◆ Description of the task:
Pick up the ImaGen project page after its last line and keep writing it in the same style.

◆ Exercise text:
=== Section Start ===
ImaGen

Personal note from the project owner

I am not a software developer and I do not know programming languages professionally. This project has been built purely through vibe coding, iterative testing, and continuous refinement with AI assistance.

ImaGen is an open-source Android app for fully on-device image generation using Stable Diffusion 1.5 with Qualcomm QNN NPU acceleration.

No cloud. No accounts. No data leaves the device.

Download

Get the latest signed APK from Releases.

Project Status

Area	Status
SD 1.5 / QNN generation	✅ Stable
Face Refine pipeline	✅ Stable
Highres Fix / Upscale	✅ Stable
Hilt DI + Architecture	✅ Active (KSP 2.3.6 + Hilt 2.56)
CI / Release workflow	✅ Active (instrumented tests, artifact reuse)
SDXL-Turbo on-device	🟡 Research — 8/8 QNN graphs validated on SM8550

Features

txt2img — generate images from text prompts with prompt weights (word:1.5)
img2img — refine existing images with denoise control
Inpainting — paint a mask and regenerate selected regions
Upscaling x2/x4 — ONNX-based post-generation upscale
Face Precision — automatic face detection + SD refinement with quality gate (Adetailer-style)
Error recovery — categorized failure causes with actionable suggestions
Highres Fix — second-pass img2img at 512×512 for improved detail
Live preview — SSE streaming of intermediate steps during generation
20 QNN models — built-in catalog from xororz/sd-qnn
Fast mode — reduced-step preset for quick iterations
Gallery — persistent history with metadata and search
Scheduler selection — DPM++ 2M Karras, Euler Ancestral
Infinite pager — swipe for variations with random seed
Batch generation — queue multiple generations
16 languages — English, Spanish, Portuguese, German, French, Russian, Italian, Turkish, Polish, Arabic, Japanese, Indonesian, Korean, Persian, Hebrew, Ukrainian

Supported Devices

Chipset	NPU Backend
Snapdragon 8 Gen 1 (SM8450)	QNN HTP
Snapdragon 8 Gen 2 (SM8550)	QNN HTP
Snapdragon 8 Gen 3 (SM8650)	QNN HTP
Snapdragon 8 Elite (SM8750)	QNN HTP

MNN (CPU/GPU) backend is available in code for non-Qualcomm devices.
=== Section End ===
◆ Raw data:
=== Section Start ===
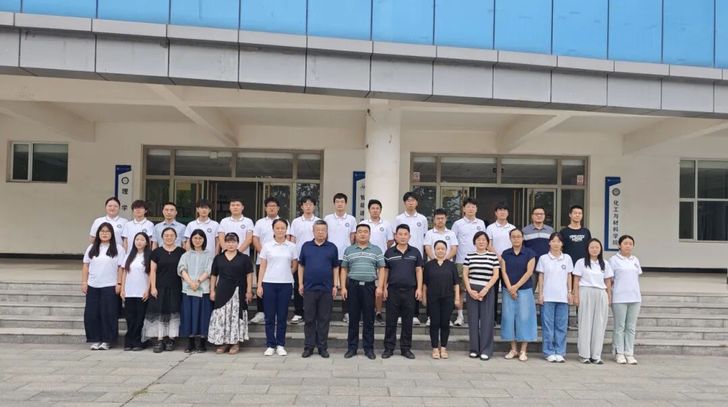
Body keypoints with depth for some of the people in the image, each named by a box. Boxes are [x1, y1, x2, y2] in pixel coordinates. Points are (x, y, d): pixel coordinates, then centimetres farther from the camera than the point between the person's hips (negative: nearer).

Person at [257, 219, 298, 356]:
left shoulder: (292, 246, 3)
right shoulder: (267, 246, 3)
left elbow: (295, 266, 12)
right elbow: (262, 267, 3)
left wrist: (286, 275, 6)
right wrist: (259, 285, -2)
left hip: (285, 284, 0)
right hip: (269, 284, 0)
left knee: (282, 316, 5)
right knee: (270, 316, 4)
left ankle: (280, 345, 15)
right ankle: (270, 345, 14)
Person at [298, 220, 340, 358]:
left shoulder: (332, 247, 4)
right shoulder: (306, 246, 6)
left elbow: (336, 268, 7)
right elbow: (301, 265, 9)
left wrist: (335, 285, 0)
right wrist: (300, 283, 2)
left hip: (326, 289, 0)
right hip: (309, 288, 0)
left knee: (324, 319, 5)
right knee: (309, 319, 5)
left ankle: (323, 347, 14)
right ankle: (308, 346, 14)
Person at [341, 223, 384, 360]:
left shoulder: (376, 250, 6)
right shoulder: (349, 250, 9)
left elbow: (381, 269, 4)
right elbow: (344, 270, 10)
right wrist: (343, 287, 0)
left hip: (369, 286, -1)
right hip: (353, 286, 1)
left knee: (369, 319, 4)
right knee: (353, 318, 6)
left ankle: (369, 348, 13)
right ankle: (352, 347, 14)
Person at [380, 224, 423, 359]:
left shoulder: (415, 252, 5)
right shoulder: (389, 252, 4)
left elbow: (419, 271, 5)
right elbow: (385, 271, 6)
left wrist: (419, 288, -2)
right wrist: (383, 288, 0)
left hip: (410, 290, 1)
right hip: (393, 290, -1)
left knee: (408, 321, 7)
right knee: (391, 321, 4)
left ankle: (406, 348, 17)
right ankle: (389, 348, 12)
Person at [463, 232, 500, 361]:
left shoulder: (493, 256, 4)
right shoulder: (469, 256, 7)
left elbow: (495, 275, 0)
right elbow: (465, 274, 5)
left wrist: (485, 289, -10)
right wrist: (470, 290, -7)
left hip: (487, 290, -1)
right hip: (472, 290, 1)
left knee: (487, 320, -1)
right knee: (473, 319, 4)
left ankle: (486, 350, 6)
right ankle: (474, 349, 13)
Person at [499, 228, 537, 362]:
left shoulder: (529, 253, 0)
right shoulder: (505, 254, 7)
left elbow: (529, 272, -7)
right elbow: (503, 272, 1)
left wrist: (516, 286, -11)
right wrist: (510, 288, -10)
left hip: (525, 290, -2)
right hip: (508, 290, 3)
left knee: (524, 318, -2)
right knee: (509, 317, 3)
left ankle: (523, 351, 5)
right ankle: (513, 349, 13)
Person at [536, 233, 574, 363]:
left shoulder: (567, 258, 7)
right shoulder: (544, 258, 3)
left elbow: (569, 276, 11)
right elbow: (541, 277, 3)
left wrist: (570, 292, 4)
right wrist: (540, 294, -2)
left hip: (562, 296, 2)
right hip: (548, 296, -1)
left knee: (561, 325, 4)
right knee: (548, 325, 1)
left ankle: (560, 352, 11)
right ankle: (549, 352, 8)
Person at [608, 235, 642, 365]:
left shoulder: (635, 260, 13)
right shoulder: (614, 260, -1)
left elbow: (637, 277, 18)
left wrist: (635, 292, 12)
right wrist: (609, 295, -7)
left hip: (635, 298, 5)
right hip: (619, 298, -5)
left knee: (631, 327, 7)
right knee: (620, 327, 1)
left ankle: (629, 353, 12)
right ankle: (620, 353, 8)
=== Section End ===
◆ Solved problem:
Architecture

flowchart TB
    UI["Compose UI\nScreen + Form + Carousel + Gallery"]
    VM["ViewModel\nImageGeneratorViewModel"]
    ORCH["ImageGenerationOrchestrator"]
    SD["StableDiffusionHelper\n(thin facade)"]
    HTTP["SdHttpClient\nHTTP transport"]
    REG["SdModelRegistry\nModel discovery"]
    UP["UpscaleOrchestrator\nONNX Runtime"]
    FACE["FaceRestorationEngine\nFaceDetector + FacePatchProcessor"]
    SVC["SDBackendService"]
    PM["SdProcessManager\nProcess lifecycle"]
    LOC["SdModelLocator"]
    NATIVE["libstable_diffusion_core.so\nQNN / MNN"]

    UI --> VM
    VM --> ORCH
    VM --> UP
    VM --> FACE
    ORCH --> SD
    SD --> HTTP
    SD --> REG
    HTTP -->|"HTTP :8081"| SVC
    SVC --> PM
    SVC --> LOC
    PM -->|ProcessBuilder| NATIVE

Tech Stack

Language: Kotlin · JVM 11
UI: Jetpack Compose · Material 3
DI: Hilt 2.56 + KSP 2.3.6
Build: Gradle KTS · compileSdk 36 · minSdk 27
DI: Hilt (Dagger) + KSP
Backend: local-dream native process
Acceleration: Qualcomm QNN (NPU) · MNN (CPU/GPU)
Upscaling: ONNX Runtime
Networking: OkHttp 5.x (localhost only)
CI: GitHub Actions (build + detekt + unit tests + instrumented tests + Jacoco coverage gate + APK size tracking)

SDXL Research

The research/ directory contains an active investigation to bring SDXL-Turbo (1024×1024) to on-device NPU inference. Key milestones:

✅ ONNX export of all 4 SDXL-Turbo components (~12.9 GB)
✅ QNN conversion with quantization (13 GB → 5.7 GB)
✅ 8/8 QNN context binaries validated on-device (Samsung S23 / SM8550)
✅ 6-graph UNet split to work within HTP firmware limits (max 2 GB/buffer)
✅ C++ inference engine scaffolding complete (6 components, host tests passing)
🔲 End-to-end on-device test pending

See research/docs/STATE.md for full details.

Reproducible QNN Conversion Pipeline

The research/ directory is a reproducible knowledge base for converting any SDXL-class model to on-device QNN inference on Android — including documented fixes for SDK bugs that are not described in any Qualcomm issue tracker, StackOverflow answer, or public paper.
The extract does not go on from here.